• [PROBLEM STATEMENT] From the entries that follow, copy each line containing the word "Christopher".

[Records contained in a dataset]

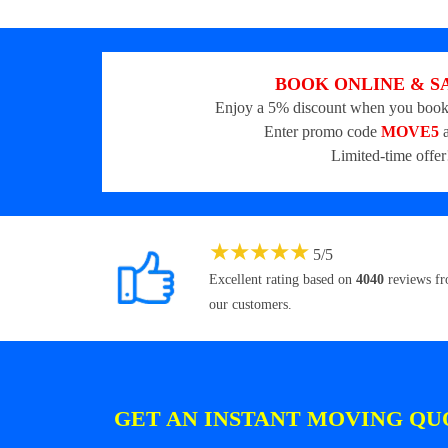
BOOK ONLINE & S
Enjoy a 5% discount when you book
Enter promo code
MOVE5
a
Limited-time offer
★
★
★
★
★
5
/
5
Excellent rating based on
4040
reviews f
our customers.
GET AN INSTANT MOVING QU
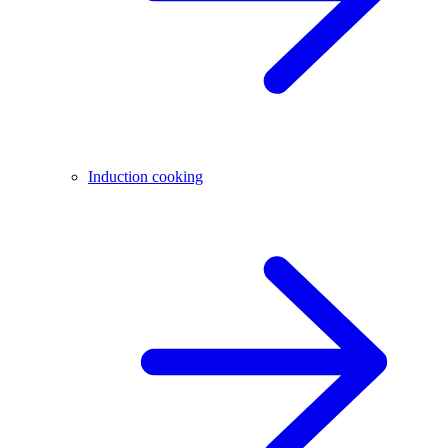
Induction cooking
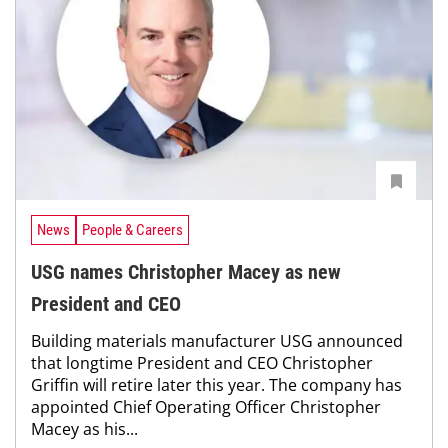
News
People & Careers
USG names Christopher Macey as new
President and CEO
Building materials manufacturer USG announced
that longtime President and CEO Christopher
Griffin will retire later this year. The company has
appointed Chief Operating Officer Christopher
Macey as his...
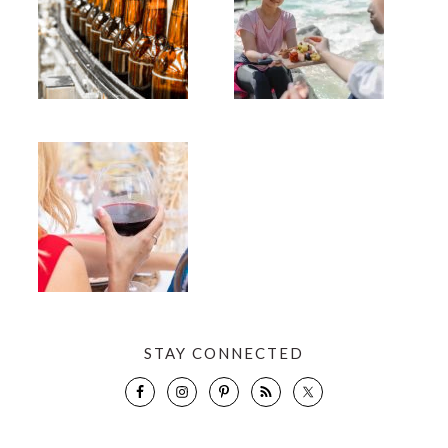
STAY CONNECTED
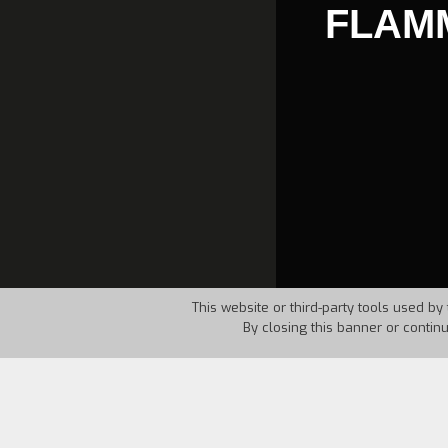
FLAMM
This website or third-party tools used by 
By closing this banner or contin
Country:
GFR
Year:
1985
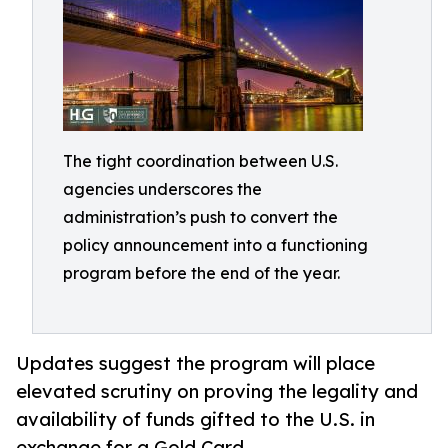
The tight coordination between U.S.
agencies underscores the
administration’s push to convert the
policy announcement into a functioning
program before the end of the year.
Updates suggest the program will place
elevated scrutiny on proving the legality and
availability of funds gifted to the U.S. in
exchange for a Gold Card.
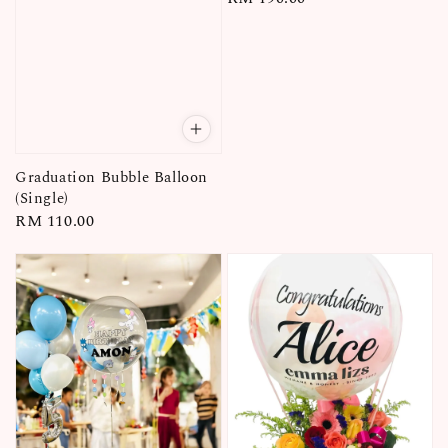
price
Graduation Bubble Balloon
(Single)
Regular
RM 110.00
price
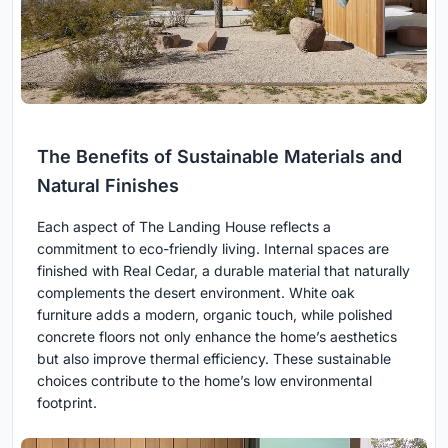
The Benefits of Sustainable Materials and
Natural Finishes
Each aspect of The Landing House reflects a
commitment to eco-friendly living. Internal spaces are
finished with Real Cedar, a durable material that naturally
complements the desert environment. White oak
furniture adds a modern, organic touch, while polished
concrete floors not only enhance the home’s aesthetics
but also improve thermal efficiency. These sustainable
choices contribute to the home’s low environmental
footprint.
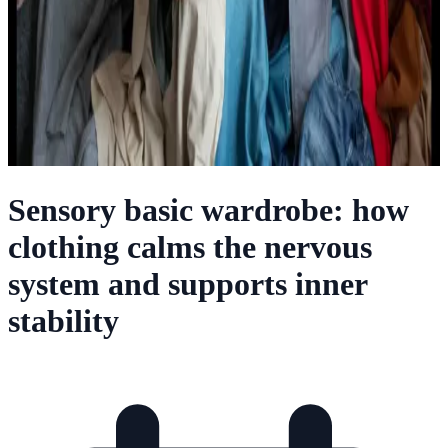
Sensory basic wardrobe: how
clothing calms the nervous
system and supports inner
stability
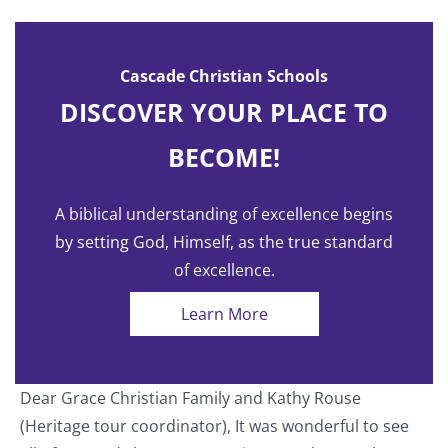
Cascade Christian Schools
DISCOVER YOUR PLACE TO
BECOME!
A biblical understanding of excellence begins
by setting God, Himself, as the true standard
of excellence.
Learn More
Dear Grace Christian Family and Kathy Rouse
T
(Heritage tour coordinator), It was wonderful to see
a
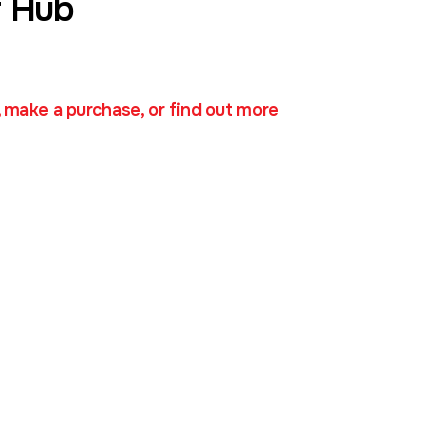
 Hub
, make a purchase, or find out more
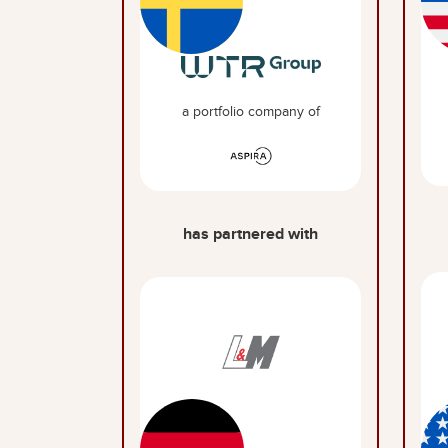
a portfolio company of
has partnered with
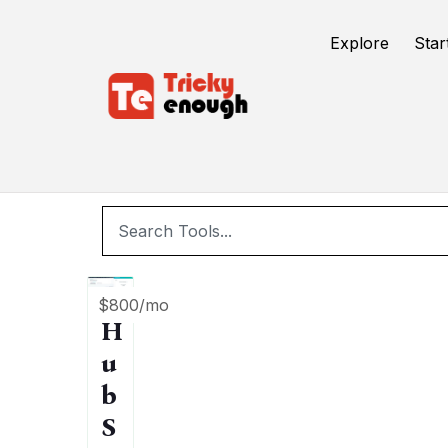
/
TE Tools
Ai seo tool
Explore
Star
$800/mo
H
u
b
S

• [RESULT BELOW]
USG names Christopher Macey as new
that longtime President and CEO Christopher
appointed Chief Operating Officer Christopher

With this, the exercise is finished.